## WORK TO DO
[1] Reproduce the stretch of the car insurance thread from "## Annunciata (11" through "jhegarty (11 Nov 2008)".
[2] List the usernames of everyone who posts in the car insurance thread.

# Car Insurance Cover- Endorsement on Licence



## Annunciata (11 Nov 2008)

Required information on insuring a fully licenced Irish driver who permanently lives outside the state, however, he has a recent conviction for drink driving.  His conviction was while driving a hired car and at the present he has no car insurance cover in this country.  Is there an Insurance Company that will cover him?


----------



## jhegarty (11 Nov 2008)

I assume he doesn't have a license , so no ......


----------



## DavyJones (11 Nov 2008)

jhegarty said:


> I assume he doesn't have a license , so no ......




I heard if your done for DD in one country, it only applies to that country. Any truth in that?


----------



## GA001 (11 Nov 2008)

Annunciata said:


> Required information on insuring a fully licenced Irish driver who permanently lives outside the state, however, he has a recent conviction for drink driving. His conviction was while driving a hired car and at the present he has no car insurance cover in this country. Is there an Insurance Company that will cover him?


 
The second poster questioned whether the individual is currently banned / has an active endorsement ? If he has been banned and is currently back on the road then an insurance company may cover him.

## DATA EXCERPT

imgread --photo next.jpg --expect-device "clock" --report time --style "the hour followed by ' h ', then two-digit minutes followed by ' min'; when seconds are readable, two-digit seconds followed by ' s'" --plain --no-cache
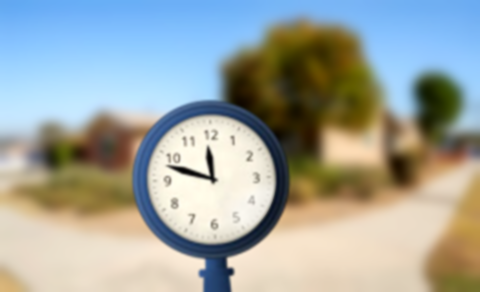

## SOLUTIONS BELOW
[1]
## Annunciata (11 Nov 2008)

Required information on insuring a fully licenced Irish driver who permanently lives outside the state, however, he has a recent conviction for drink driving.  His conviction was while driving a hired car and at the present he has no car insurance cover in this country.  Is there an Insurance Company that will cover him?


----------



## jhegarty (11 Nov 2008)

[2]
Annunciata
jhegarty
DavyJones
GA001